I thinks that's not the same thing as "zooming in".
Background:
I'm struggling with the OpenGL transform pipeline for an optical see-through AR display here.
It could be I have my understanding of what the OpenGL transform pipeline of my setup really needs mixed up...
I'm creating graphics that are meant to appear properly located in the real world when being overlaid through AR glasses. The glasses are properly tracked in 3D space.
For rendering the graphics, I'm using OpenGL's legacy fixed function pipeline.
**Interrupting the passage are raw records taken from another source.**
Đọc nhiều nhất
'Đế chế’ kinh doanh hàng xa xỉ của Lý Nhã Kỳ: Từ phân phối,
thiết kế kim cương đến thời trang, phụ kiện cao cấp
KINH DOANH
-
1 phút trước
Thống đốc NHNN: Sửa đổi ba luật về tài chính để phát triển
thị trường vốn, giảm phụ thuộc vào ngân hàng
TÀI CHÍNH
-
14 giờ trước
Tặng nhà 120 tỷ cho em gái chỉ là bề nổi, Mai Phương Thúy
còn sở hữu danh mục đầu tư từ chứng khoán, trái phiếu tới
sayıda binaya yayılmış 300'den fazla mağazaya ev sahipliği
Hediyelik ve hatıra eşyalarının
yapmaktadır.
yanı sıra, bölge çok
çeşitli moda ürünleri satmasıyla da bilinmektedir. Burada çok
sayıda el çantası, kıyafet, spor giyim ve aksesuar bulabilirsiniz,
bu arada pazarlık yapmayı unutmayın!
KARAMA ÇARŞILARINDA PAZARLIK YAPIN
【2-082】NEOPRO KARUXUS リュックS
Results are good but I keep struggling with registration errors that seem to have their root in my combination of glFrustum()
plus glLookAt()
not recreating the "perspective impression" correctly.
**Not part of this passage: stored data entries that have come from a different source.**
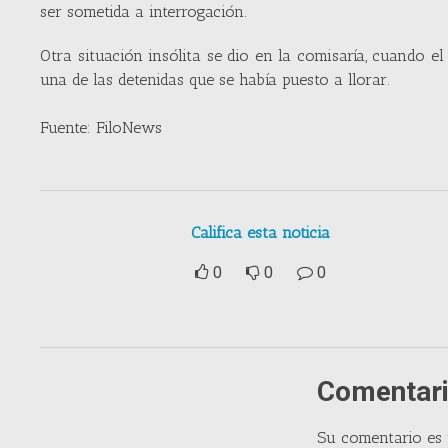
ser sometida a interrogación.
Otra situación insólita se dio en la comisaría, cuando e
una de las detenidas que se había puesto a llorar.
Fuente: FiloNews
Califica esta noticia
0
0
0
Comentari
Su comentario es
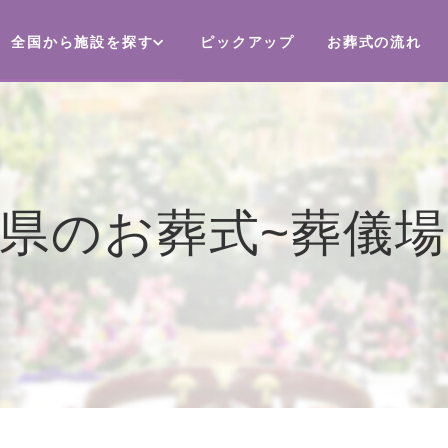
全国から施設を探す
ピックアップ
お葬式の流れ
県のお葬式~葬儀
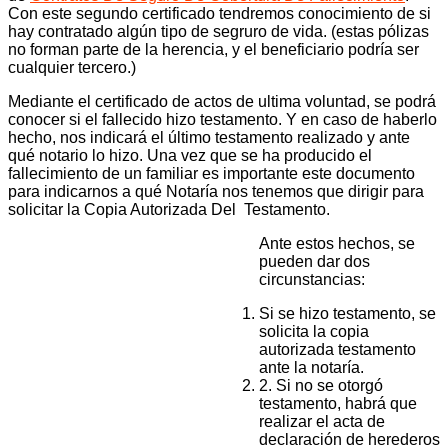
Con este segundo certificado tendremos conocimiento de si
hay contratado algún tipo de segruro de vida. (estas pólizas
no forman parte de la herencia, y el beneficiario podría ser
cualquier tercero.)
Mediante el certificado de actos de ultima voluntad, se podrá
conocer si el fallecido hizo testamento. Y en caso de haberlo
hecho, nos indicará el último testamento realizado y ante
qué notario lo hizo. Una vez que se ha producido el
fallecimiento de un familiar es importante este documento
para indicarnos a qué Notaría nos tenemos que dirigir para
solicitar la Copia Autorizada Del Testamento.
Ante estos hechos, se
pueden dar dos
circunstancias:
Si se hizo testamento, se
solicita la copia
autorizada testamento
ante la notaría.
2. Si no se otorgó
testamento, habrá que
realizar el acta de
declaración de herederos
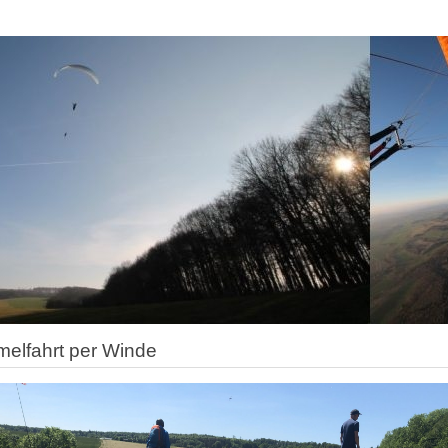
elfahrt per Winde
These AR displays usually don't fill the entire field of view of the wearer but the display area appears like a smaller "window" floating in space, usually ~3-6 feet in front of the user, pinned to head movement.
In OpenGL, I use a layout very similar to Bourke's where (I hope I summarize it correctly) the display's aspect ratio (e.g. 4:3) with windowwidth and windowheight defines the vertical Field of View. So FoV forms a fixed link with window dimensions and the "transform frustum" used by OpenGL - while I need to combine two frustums (?):
My understanding is that the OpenGL scene must be rendered with parameters equivalent to "parameters" of the human eye in order to match up - as the AR glasses allow the user to look through. Let's assume the focal length of the human eye is 22mm (Clark, R.N. Notes on the Resolution and Other Details of the Human Eye. 2007.) and the eyes' "sensor size" is 16mm w x 13mm h (my estimate). The calculated vertical FoV is ~33 degrees then - which we feed into the OpenGL pipeline.
The output of such a pipeline would be that I get either the application window filled with this "view" or I can get a scaled down version of if, depending on my glViewport
settings.
But as the AR glasses need input for only a sub-section, a "smaller window", of the whole field of view of the human wearer, I think I need a way to "look at" a smaller sub-area of the whole rendered scene - as if I was looking through a tiny hole onto the scene. These glasses, with their "display window", provide a vertical field of view of around under 20 degrees - but feeding that into the OpenGL pipeline would be wrong. So, how can I combine these conflicting FoVs? ...or am I on the wrong track here?